Project Space Station is a game published in 1985 by HESware, originally written for the Commodore 64 home computer, then ported out to both the Apple II series and PC compatibles.
In the game the player is put in control of NASA and tasked with building and maintaining a space station and generating enough money with commercial contracts to make up for an anemic yearly budget. This can be seen as a discrete set of phases, except that they all proceed simultaneously. The exception is at the beginning of the game where the player has unlimited time in the planning phase before the game clock starts.
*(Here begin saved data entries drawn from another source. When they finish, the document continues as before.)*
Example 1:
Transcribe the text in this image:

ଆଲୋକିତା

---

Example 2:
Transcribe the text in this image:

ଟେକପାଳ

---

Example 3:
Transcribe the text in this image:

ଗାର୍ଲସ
In the planning phase, the player first allocates the funds they have to various budget items, like crew selection, station modules, and research and development. Then they choose their crew, who have intrinsic task sets (like piloting and physics), and varying levels of competence and compatibility with other potential employees. From there the player purchases equipment like space suits and satellites, and station modules like laboratories and solar arrays. Then they schedule their launches using the two space shuttles available (Atlantis and Discovery, though the initial release used Challenger), and have their budget approved. In the final stage of the planning phase the player can create a simulated station with an unlimited number of parts, and without dealing with the later constrictions of the EVA.
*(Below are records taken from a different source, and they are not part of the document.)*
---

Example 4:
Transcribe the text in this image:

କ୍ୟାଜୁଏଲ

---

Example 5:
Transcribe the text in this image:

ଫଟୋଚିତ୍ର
The launch phase has the player decide whether launch conditions are stable enough to merit launch. If they give the implicit go-ahead, they engage in a light arcade sequence where the player attempts to keep the shuttle on course throughout its orbital burn. The more successful the player is, the closer the shuttle will be to the station.
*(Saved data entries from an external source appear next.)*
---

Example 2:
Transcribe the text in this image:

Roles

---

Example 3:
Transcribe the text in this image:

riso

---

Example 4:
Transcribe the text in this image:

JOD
Once the shuttle is in orbit, the player is tasked to assemble the components they brought up (or to fire off any satellites they have contracts for) in the Extra-Vehicular Activity, or EVA phase. Here the player directly controls an Orbital Construction Pod, a small ship with mechanical arms that an astronaut can use to move large equipment. Being careless here could have consequences as the pod or equipment may become damaged, and it may run out of fuel and become stranded until another pod can rescue it. Consequences were not limited to equipment damage: Stranded astronauts in pods could die when oxygen ran out. Other crew hazards included solar flares, which could kill astronauts on the station or shuttle if precautions (using an emergency module in station design) were not taken. Crew died in reverse alphabetical order from solar flares.
The player then transfers crew to and from the space station and assigns them to research tasks. Completing these tasks awards the player with government contracts that supplement NASA's budget.
Finally the player lands the shuttle. After determining that landing conditions are adequate, the player again keeps the shuttle on course as it turns from the station and enters its descent. Skill here determines how close the shuttle will be to the optimal point from the runway. After this the player controls the shuttle with a simple landing simulator viewed from the side. The more abrupt or overshot the landing, the more damage will be done to the shuttle and the longer it will need to be repaired before it can venture out on another mission.
The game is played using a menu system. Every option can be queried for in-game help, and every major task has a tutorial that simulates that task without the consequences of failure, and sometimes with additional assistance (like being able to pause a landing attempt). Another major feature is the message system that alerts the player when there are changes to mission status, wherever the player might be within the menu system.